Damit wird tatsächlich der Button zur Laufzeit dynamisch beschriftet. 
Aber das funktioniert natürlich nur mit dem "value" Attribut. Um Eigenschaften wie die Länge dynamisch aus einer Bean zu bestimmen muss ich auch Attritbutwerte dynamisch erzeugen. 
Kann mir dazu vielleicht jemand einen Hinweis geben? Eventuell ein Parameter an der Transformation?
(ich benutze javax.xml.transform.Transformer, xalan)

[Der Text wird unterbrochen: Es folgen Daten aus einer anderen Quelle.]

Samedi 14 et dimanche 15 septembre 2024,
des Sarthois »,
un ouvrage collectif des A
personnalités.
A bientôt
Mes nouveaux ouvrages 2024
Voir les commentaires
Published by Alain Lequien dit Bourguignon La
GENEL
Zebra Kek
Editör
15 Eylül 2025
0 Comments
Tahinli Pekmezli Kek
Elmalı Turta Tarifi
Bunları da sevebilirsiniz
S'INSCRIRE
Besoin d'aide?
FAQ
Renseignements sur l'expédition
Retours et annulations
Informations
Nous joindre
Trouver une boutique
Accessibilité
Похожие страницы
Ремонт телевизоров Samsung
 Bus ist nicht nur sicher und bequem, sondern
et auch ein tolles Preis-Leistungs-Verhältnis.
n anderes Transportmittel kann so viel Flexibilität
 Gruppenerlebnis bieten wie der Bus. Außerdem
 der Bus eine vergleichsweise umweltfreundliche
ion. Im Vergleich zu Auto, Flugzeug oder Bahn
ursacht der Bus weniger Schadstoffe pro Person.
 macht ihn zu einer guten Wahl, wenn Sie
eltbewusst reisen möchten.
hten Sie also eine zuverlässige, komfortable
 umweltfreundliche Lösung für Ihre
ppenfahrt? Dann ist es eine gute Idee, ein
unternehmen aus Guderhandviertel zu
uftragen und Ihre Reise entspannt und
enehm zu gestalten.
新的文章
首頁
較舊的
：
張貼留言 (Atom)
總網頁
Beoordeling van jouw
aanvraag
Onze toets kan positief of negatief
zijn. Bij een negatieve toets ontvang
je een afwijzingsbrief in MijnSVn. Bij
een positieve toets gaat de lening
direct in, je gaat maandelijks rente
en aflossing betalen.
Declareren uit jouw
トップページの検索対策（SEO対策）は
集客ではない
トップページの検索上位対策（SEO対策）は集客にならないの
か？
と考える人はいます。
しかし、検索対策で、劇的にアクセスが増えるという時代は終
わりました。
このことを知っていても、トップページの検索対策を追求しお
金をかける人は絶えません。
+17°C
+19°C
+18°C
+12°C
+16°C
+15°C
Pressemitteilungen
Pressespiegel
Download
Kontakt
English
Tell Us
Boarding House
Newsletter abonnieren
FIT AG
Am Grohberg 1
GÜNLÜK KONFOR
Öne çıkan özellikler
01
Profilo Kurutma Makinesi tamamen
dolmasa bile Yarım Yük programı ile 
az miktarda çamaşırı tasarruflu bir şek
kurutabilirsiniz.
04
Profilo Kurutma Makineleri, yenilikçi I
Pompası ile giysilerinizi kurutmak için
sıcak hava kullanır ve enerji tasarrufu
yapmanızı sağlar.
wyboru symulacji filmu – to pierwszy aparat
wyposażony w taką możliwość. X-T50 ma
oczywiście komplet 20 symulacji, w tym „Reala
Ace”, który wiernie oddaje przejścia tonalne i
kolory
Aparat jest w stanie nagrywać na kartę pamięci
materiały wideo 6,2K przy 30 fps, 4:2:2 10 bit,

Besten Dank und viele Grüsse,

Thomas


----------



## Noctarius (17. Jul 2011)

Ich würde für sowas eine Taglib erstellen und keine JSPlets nutzen.


----------



## ThomasN (18. Jul 2011)

Hallo Noctarius,

danke für den Hinweis, bin noch neu in dem Thema und werde mir das genauer ansehen. Allerdings beantwortet es nicht die Frage, und schon bei einer ersten Betrachtung eines taglib tutorials scheint mir, dass ich da die gleiche Frage bekommen werde (wenn ich Attribute für Tags dynamisch generieren möchte) -- oder habe ich Deine Anregung falsch verstanden?

Vielleicht kann mir ja doch jemand einen Hinweis geben, wie ich das in XSL mache?

Besten Dank im Voraus und viele Grüsse,

Thomas


----------



## Noctarius (18. Jul 2011)

Du kannst ja eigene Tags erstellen und damit auch HTML erzeugen wie du möchtest. Es liegt also nur an deiner Kreativität aus einem eigenen Set Tags das gewünschte Verschachtelungsmodell und den dazu passenden HTML zu generieren


----------